Somiedo Nature Park, is located in the southern part of Asturias, on the border between the areas of the central and western mountain ranges, comprises the borough of Somiedo.
Somiedo Nature Park spans five valleys – Saliencia, Valle del Lago, Puerto y Pola de Somiedo, Perlunes and Pigüeña – and the five rivers of the same name, covering an area of 283 square kilometres.
Humans have managed to understand the nature of the Park, which has returned the care they have taken of it by remaining virtually unchanged throughout the centuries. Even today, it constitutes an example of full integration and coexistence.
The outstanding element in its landscape is the beauty of the lakes, situated to the south of the borough of Somiedo, high up in the mountain ranges separating Somiedo from León: the three small lakes of Saliencia; the Lago del Valle, with its characteristic islet, which is the largest lake in Asturias, with an average radius of 280 metres and an average depth of 10 metres, although it reaches 50 metres in some areas; and the hidden Lagunas del Páramo, between the valleys of the Rivers Somiedo and Pigüeña.

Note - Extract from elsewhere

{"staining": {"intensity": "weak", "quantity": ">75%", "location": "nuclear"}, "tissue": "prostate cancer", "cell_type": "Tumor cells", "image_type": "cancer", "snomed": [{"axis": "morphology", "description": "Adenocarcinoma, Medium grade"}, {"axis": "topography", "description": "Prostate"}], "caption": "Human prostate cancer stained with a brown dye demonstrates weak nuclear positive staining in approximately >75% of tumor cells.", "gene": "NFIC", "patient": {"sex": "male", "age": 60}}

Somiedo Nature Park is one of the most rugged landscapes in Asturias, with slopes rising from 400 to 2,200 metres. The territory as a whole boasts outstanding geological features, including a wide variety of materials such as limestone, siliceous minerals, sandstones, etc., giving rise to spectacular karst forms. Valleys dotted with minerals such as iron and veins of arsenic, mercury, lead, marble and granite. An area of contrasts between peaks and troughs, revealing the footprint of tectonic movements it was subjected to in numerous thrusts, faults and folds.
Brañas, or mountain meadows, can be found throughout the entire territory, with fertile pastures where you can see, not without difficulty, the area’s famous cabanas de teito de escoba: broom-and-shrub-thatched stone cabins used by the vaqueiros de alzada(nomadic herdsmen) and mountain cattle breeders for shelter. Currently there are over 500 of these stone cabins scattered throughout the park. In the surrounding area, even today livestock continues to be moved from one pasture to another in search of the best grazing.
Much of the area is covered by different types of forests, scrubland, high mountain meadows, pasture on the lower slopes and arable land in perfect harmony with the surrounding environment. The main forest area is in the Saliencia Valley, on the slopes of El Coto and in the Pigüeña Valley. The forests are mainly deciduous, although there are a few enclaves with holm oaks in lower areas.
The forests of Somiedo Nature Park occupying a greater extension include beech forests, followed by pedunculate oak, holm oak and birch.
It is also a place that abounds in exquisite plant life, represented by bearberry, asphodel, yellow and blue wolfsbane and «wind herb» (Phlomis herba-venti). The most outstanding typical flower in Somiedo is Centaurium somedanum.
The quality of the water of rivers has given rise to the formation of surprising riverbank forests, endowed with an exceptional ecosystem encompassing the riparian and terrestrial forest.
The Somiedo Nature Park is home to over 100 species of birds – the common blackbird, grey wagtail, kingfisher, etc. -, some living along the banks of the rivers bubbling with the sound of trout, which are abundant in this area. In the peaks and highlands of Somiedo, the outstanding species are capercaillie and golden eagles.
Somiedo Nature Park is also home to all the large mammals of this mountain range, the presence of brown bears being of special relevance. Predators, such as wolves and foxes, and other carnivores, such as otters, badgers and wild cats, share the territory, even to the lower areas of the rivers, with capercaillie and about 20 species of amphibians and reptiles, among which the gold-striped salamander, Iberian newt and Seoane viper stand out.